- **WHAT IS REQUIRED**
Copy out the data in full and exactly, passing over the pictures.

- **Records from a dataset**

********

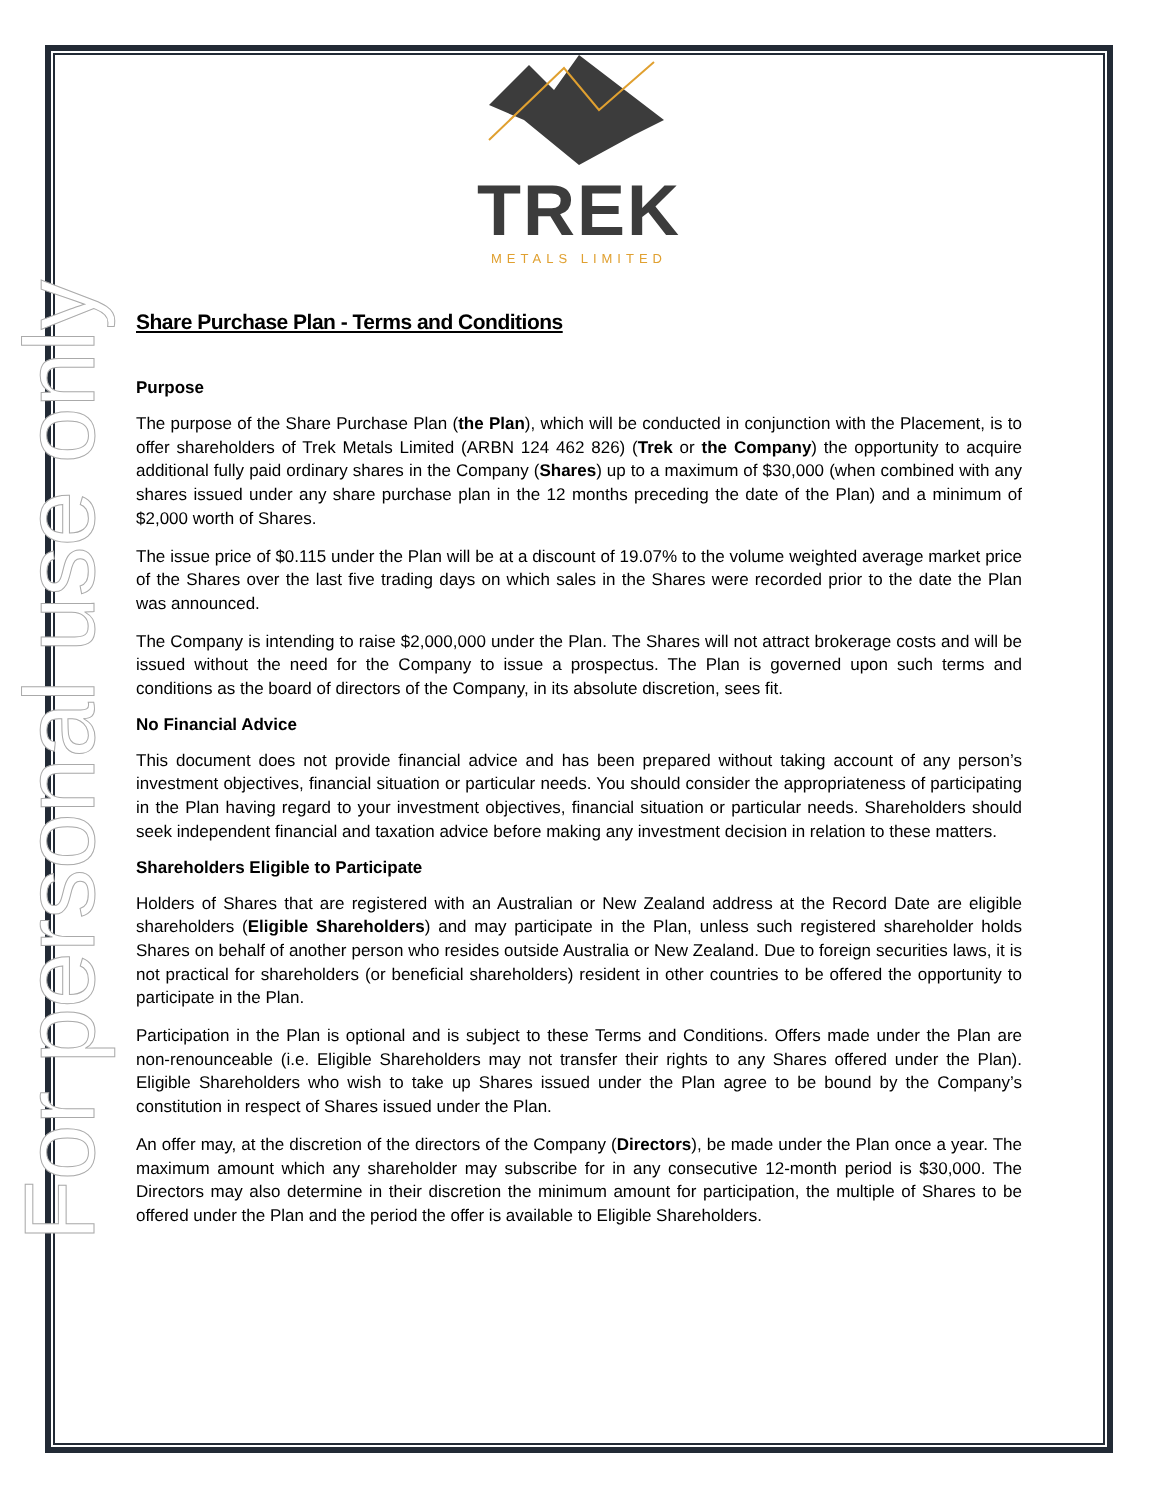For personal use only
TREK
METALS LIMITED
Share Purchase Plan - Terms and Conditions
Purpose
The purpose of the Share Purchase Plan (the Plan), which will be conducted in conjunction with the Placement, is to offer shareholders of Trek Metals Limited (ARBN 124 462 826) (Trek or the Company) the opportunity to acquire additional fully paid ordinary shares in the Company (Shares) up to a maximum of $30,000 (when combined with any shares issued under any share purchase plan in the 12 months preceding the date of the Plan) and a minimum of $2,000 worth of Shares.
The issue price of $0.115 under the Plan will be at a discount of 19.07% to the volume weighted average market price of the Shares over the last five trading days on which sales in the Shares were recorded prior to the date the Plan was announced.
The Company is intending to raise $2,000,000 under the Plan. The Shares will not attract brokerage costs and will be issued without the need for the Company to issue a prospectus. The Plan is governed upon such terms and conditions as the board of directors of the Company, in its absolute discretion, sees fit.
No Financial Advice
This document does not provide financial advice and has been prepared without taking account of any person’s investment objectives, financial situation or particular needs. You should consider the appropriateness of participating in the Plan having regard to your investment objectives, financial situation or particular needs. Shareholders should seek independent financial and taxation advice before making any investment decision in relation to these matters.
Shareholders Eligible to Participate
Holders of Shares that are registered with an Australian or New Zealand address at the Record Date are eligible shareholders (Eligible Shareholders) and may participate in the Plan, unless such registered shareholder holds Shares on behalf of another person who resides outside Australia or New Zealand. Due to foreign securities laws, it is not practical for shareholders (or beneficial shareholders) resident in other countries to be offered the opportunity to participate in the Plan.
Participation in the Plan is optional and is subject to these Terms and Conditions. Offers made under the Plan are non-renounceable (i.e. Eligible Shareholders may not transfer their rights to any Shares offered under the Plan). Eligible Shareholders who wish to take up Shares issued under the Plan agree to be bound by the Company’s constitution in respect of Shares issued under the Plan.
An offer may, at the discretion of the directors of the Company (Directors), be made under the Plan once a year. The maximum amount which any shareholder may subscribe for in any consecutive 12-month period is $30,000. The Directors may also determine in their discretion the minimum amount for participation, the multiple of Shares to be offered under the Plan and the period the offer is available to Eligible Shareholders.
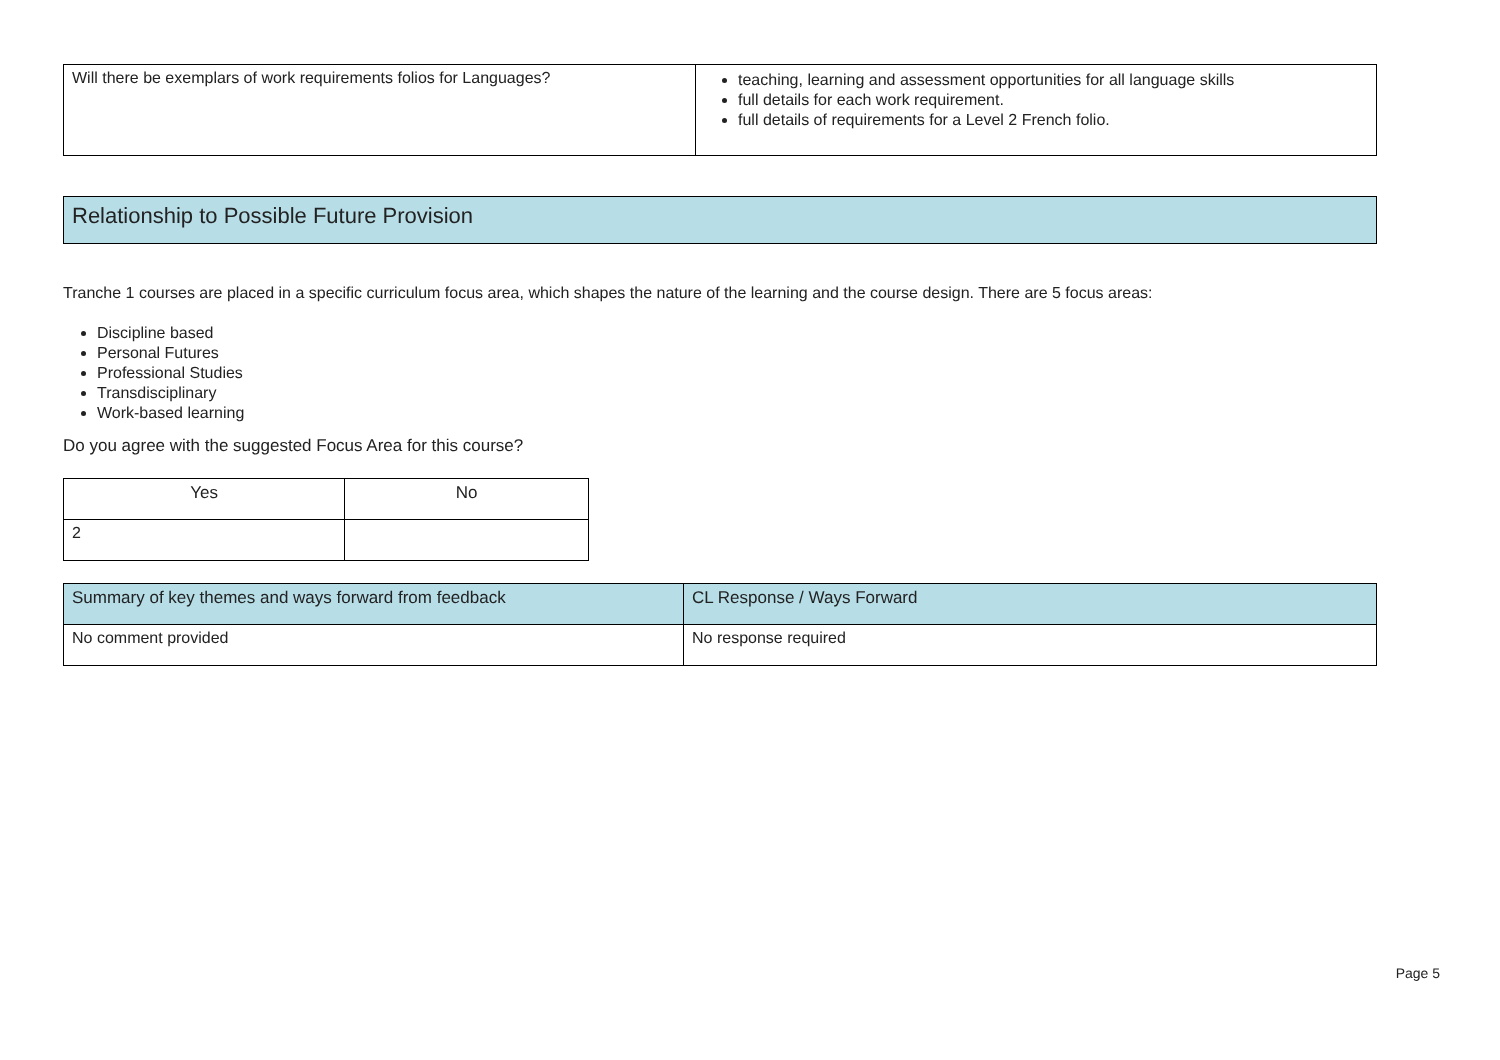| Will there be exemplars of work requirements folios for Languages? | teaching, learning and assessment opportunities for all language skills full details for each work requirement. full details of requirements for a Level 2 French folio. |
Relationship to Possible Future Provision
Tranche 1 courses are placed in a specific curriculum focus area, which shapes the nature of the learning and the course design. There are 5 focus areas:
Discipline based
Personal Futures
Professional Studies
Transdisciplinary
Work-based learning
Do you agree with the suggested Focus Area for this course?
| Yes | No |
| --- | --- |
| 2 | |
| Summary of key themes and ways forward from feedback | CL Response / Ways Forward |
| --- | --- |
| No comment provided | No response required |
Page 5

********

- **THE COMPLETED TASK**
For personal use only
TREK
METALS LIMITED
Share Purchase Plan - Terms and Conditions
Purpose
The purpose of the Share Purchase Plan (the Plan), which will be conducted in conjunction with the Placement, is to offer shareholders of Trek Metals Limited (ARBN 124 462 826) (Trek or the Company) the opportunity to acquire additional fully paid ordinary shares in the Company (Shares) up to a maximum of $30,000 (when combined with any shares issued under any share purchase plan in the 12 months preceding the date of the Plan) and a minimum of $2,000 worth of Shares.
The issue price of $0.115 under the Plan will be at a discount of 19.07% to the volume weighted average market price of the Shares over the last five trading days on which sales in the Shares were recorded prior to the date the Plan was announced.
The Company is intending to raise $2,000,000 under the Plan. The Shares will not attract brokerage costs and will be issued without the need for the Company to issue a prospectus. The Plan is governed upon such terms and conditions as the board of directors of the Company, in its absolute discretion, sees fit.
No Financial Advice
This document does not provide financial advice and has been prepared without taking account of any person’s investment objectives, financial situation or particular needs. You should consider the appropriateness of participating in the Plan having regard to your investment objectives, financial situation or particular needs. Shareholders should seek independent financial and taxation advice before making any investment decision in relation to these matters.
Shareholders Eligible to Participate
Holders of Shares that are registered with an Australian or New Zealand address at the Record Date are eligible shareholders (Eligible Shareholders) and may participate in the Plan, unless such registered shareholder holds Shares on behalf of another person who resides outside Australia or New Zealand. Due to foreign securities laws, it is not practical for shareholders (or beneficial shareholders) resident in other countries to be offered the opportunity to participate in the Plan.
Participation in the Plan is optional and is subject to these Terms and Conditions. Offers made under the Plan are non-renounceable (i.e. Eligible Shareholders may not transfer their rights to any Shares offered under the Plan). Eligible Shareholders who wish to take up Shares issued under the Plan agree to be bound by the Company’s constitution in respect of Shares issued under the Plan.
An offer may, at the discretion of the directors of the Company (Directors), be made under the Plan once a year. The maximum amount which any shareholder may subscribe for in any consecutive 12-month period is $30,000. The Directors may also determine in their discretion the minimum amount for participation, the multiple of Shares to be offered under the Plan and the period the offer is available to Eligible Shareholders.
| Will there be exemplars of work requirements folios for Languages? | teaching, learning and assessment opportunities for all language skills full details for each work requirement. full details of requirements for a Level 2 French folio. |
Relationship to Possible Future Provision
Tranche 1 courses are placed in a specific curriculum focus area, which shapes the nature of the learning and the course design. There are 5 focus areas:
Discipline based
Personal Futures
Professional Studies
Transdisciplinary
Work-based learning
Do you agree with the suggested Focus Area for this course?
| Yes | No |
| --- | --- |
| 2 | |
| Summary of key themes and ways forward from feedback | CL Response / Ways Forward |
| --- | --- |
| No comment provided | No response required |
Page 5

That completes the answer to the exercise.